» EXCERPT TO READ
************

We’ve all had the experience of being on a website and wondering  what happened or what we should do next? For example, if we’re searching for information (looking for a good web developer, say) and get confused, most of us are not going to fight with the website. Instead we are probably likely to hit the browser’s back button and try the next website in the web search.

One of the first web design books, “Don’t Make Me Think” (by Steve Krug in 2001) addresses this idea of web usability. Steve’s ideas state make it easy and clear, exactly how to do something online. Even 12 years on, Steve’s ideas apply.

Dan Bower, president of Bower Web Solutions, a programmer and developer in his own right, has a standard answer when a customer asks for a manual for an application, “If the end users needs a manual we didn’t do our job right.” An application, website or program should follow standard web conventions and be intuitive and easy to use. Of course, the back end of an application, like the software that runs this site, might be quite complex.

Basics For Making Your Website Easy To Use

Follow Web Conventions

Unless you’re Google, users will spend most of their time on other websites, so good web design follow the established conventions. A classic example is underlining for emphasis online. Since underlining is used for links on most sites, users expect all underlining to be a link. But we’re not on typewriters anymore and website designers have many other typographical choices for emphasis from italics all the way to big bold old typewriterbright colors.

Other common convention examples include logos in the upper left, navigation bars being near the top or left side of the page, contact being the last navigation bar element, the logo linking back to the home page, and phone #s or contact information in the upper right. By following conventions, designs may be more conventional but they are also easier to follow.

************

» MATERIAL SUPPLIED
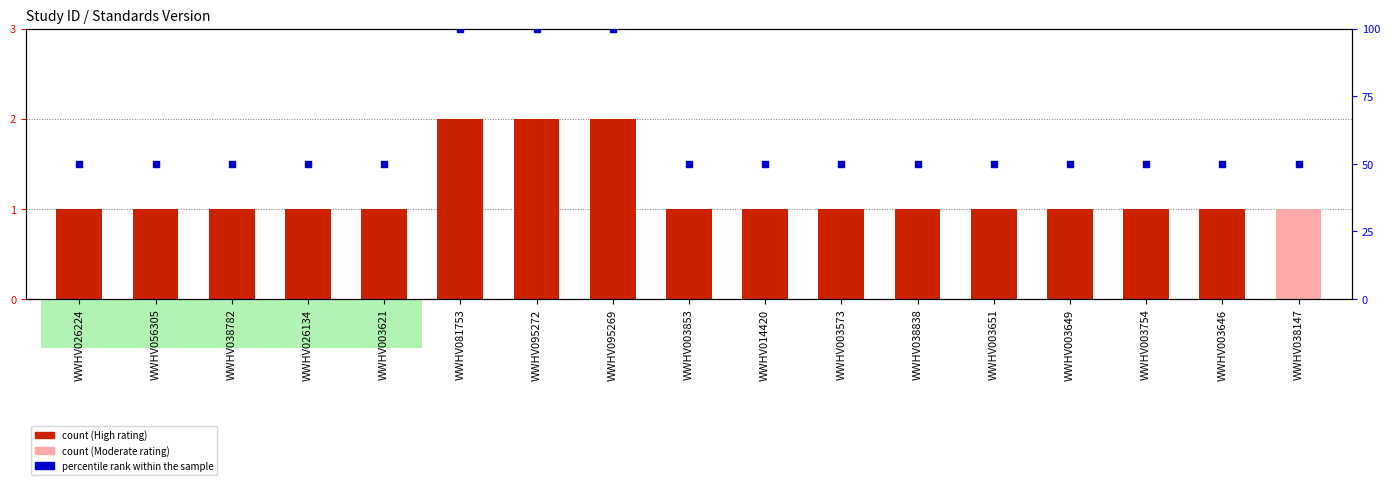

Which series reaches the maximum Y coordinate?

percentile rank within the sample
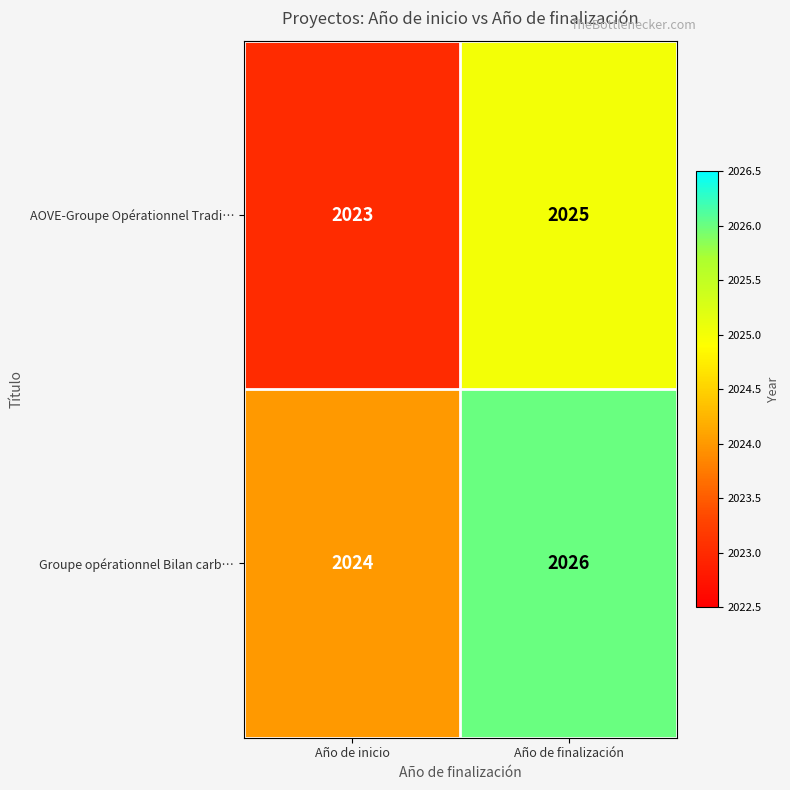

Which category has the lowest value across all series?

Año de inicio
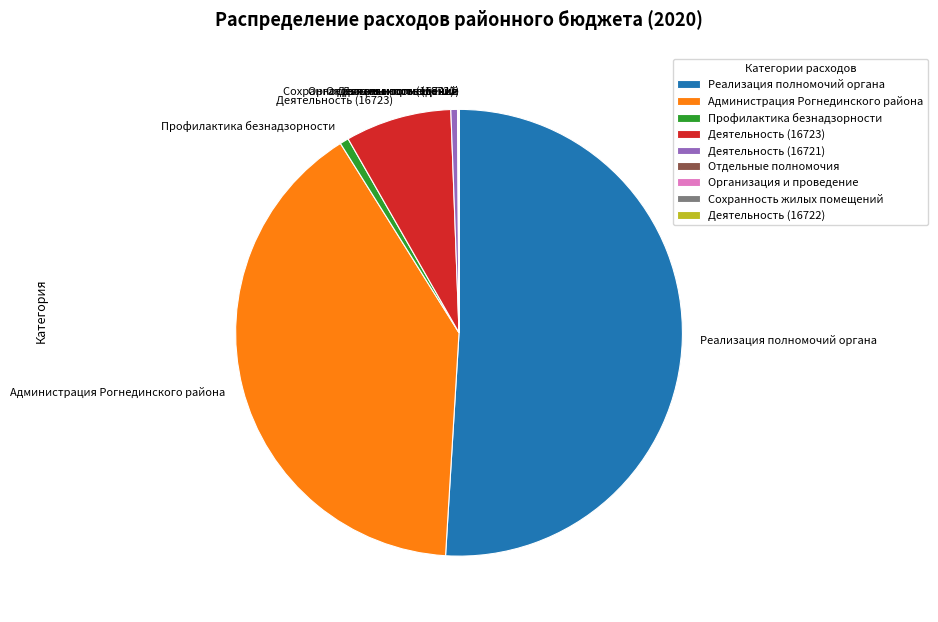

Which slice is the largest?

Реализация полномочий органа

************

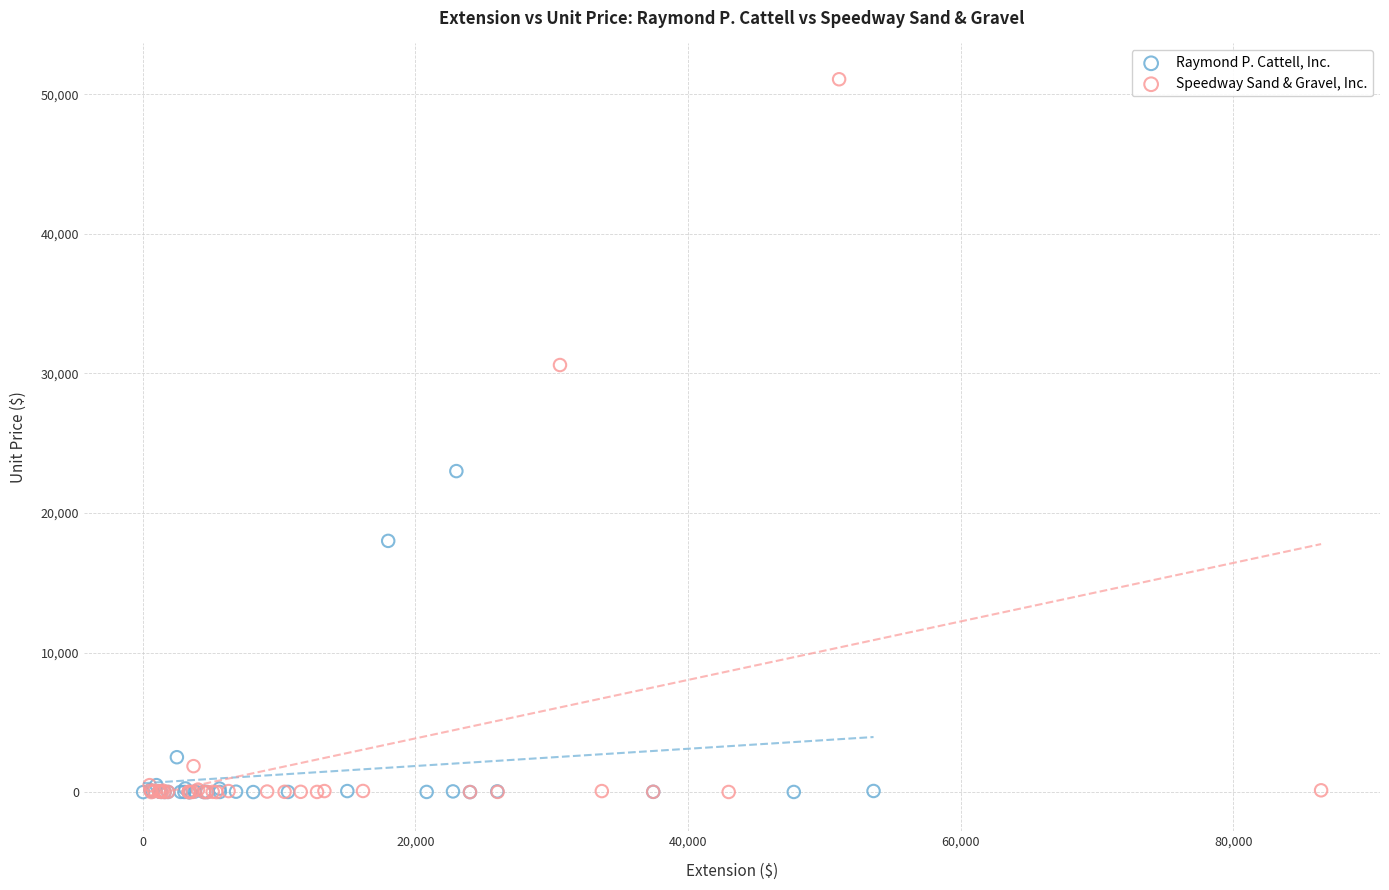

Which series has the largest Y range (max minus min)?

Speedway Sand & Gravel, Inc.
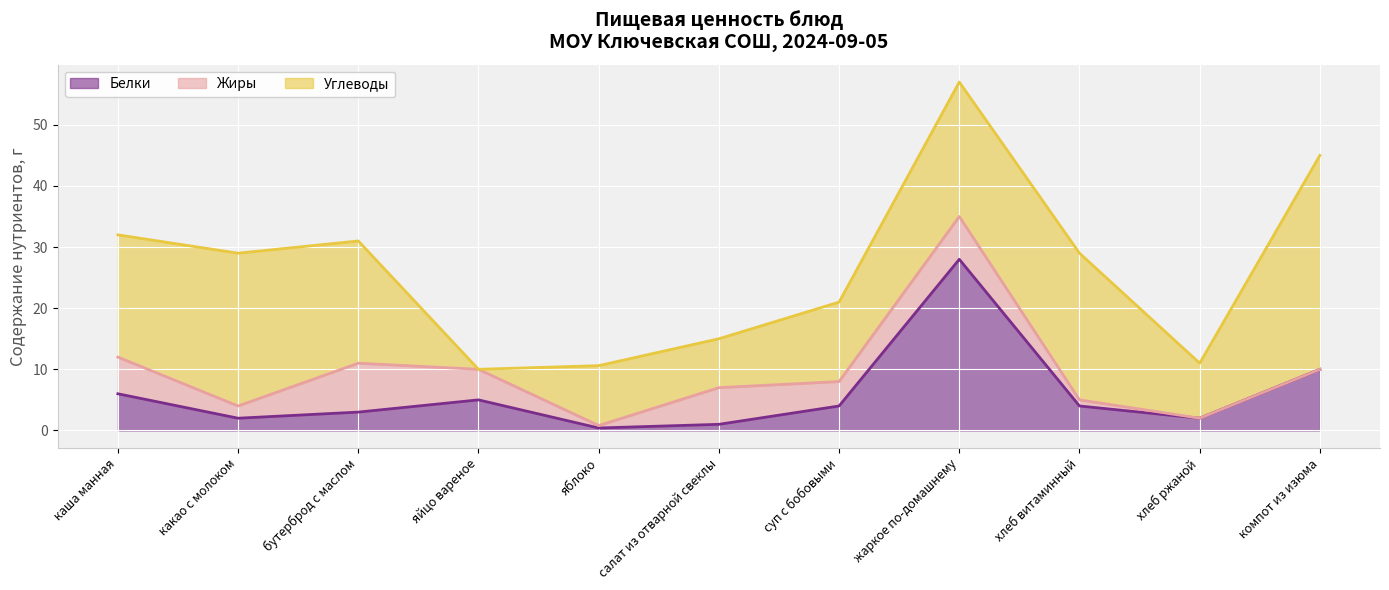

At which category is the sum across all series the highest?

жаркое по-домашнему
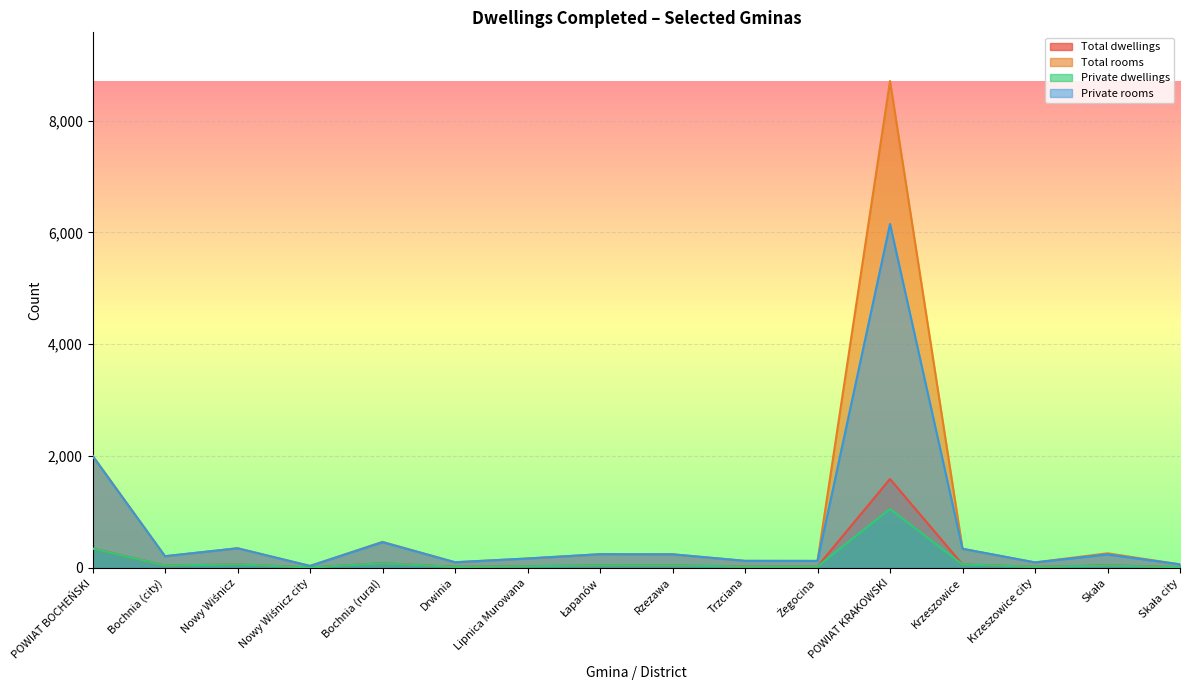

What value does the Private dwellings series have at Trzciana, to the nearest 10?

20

************

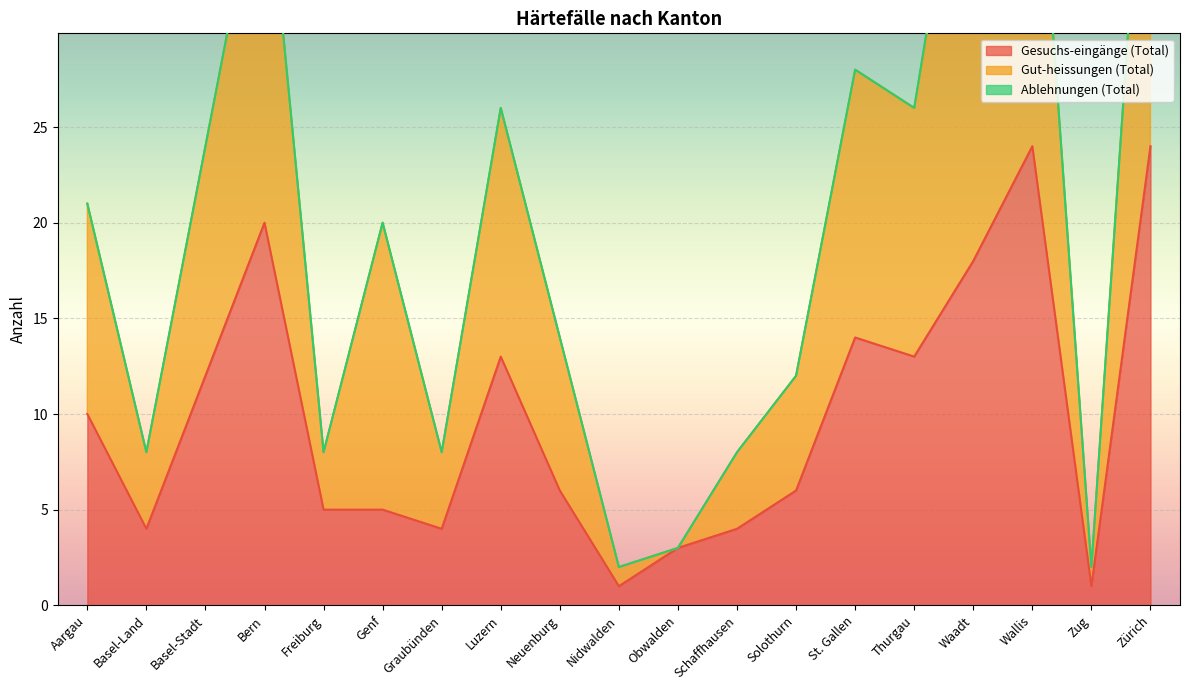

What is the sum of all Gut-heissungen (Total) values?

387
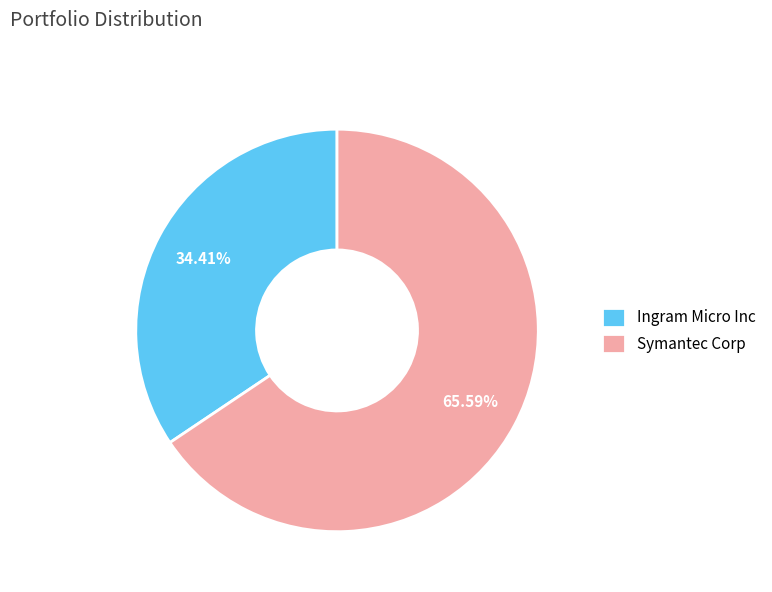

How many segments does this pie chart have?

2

************

Answer these questions about the web usability excerpt:
1. Who wrote "Don't Make Me Think," and in what year?
2. What company is Dan Bower president of?
3. Where on the page is the logo conventionally placed?
The records can be left aside here.

1. Steve Krug, in 2001.
2. Bower Web Solutions.
3. In the upper left.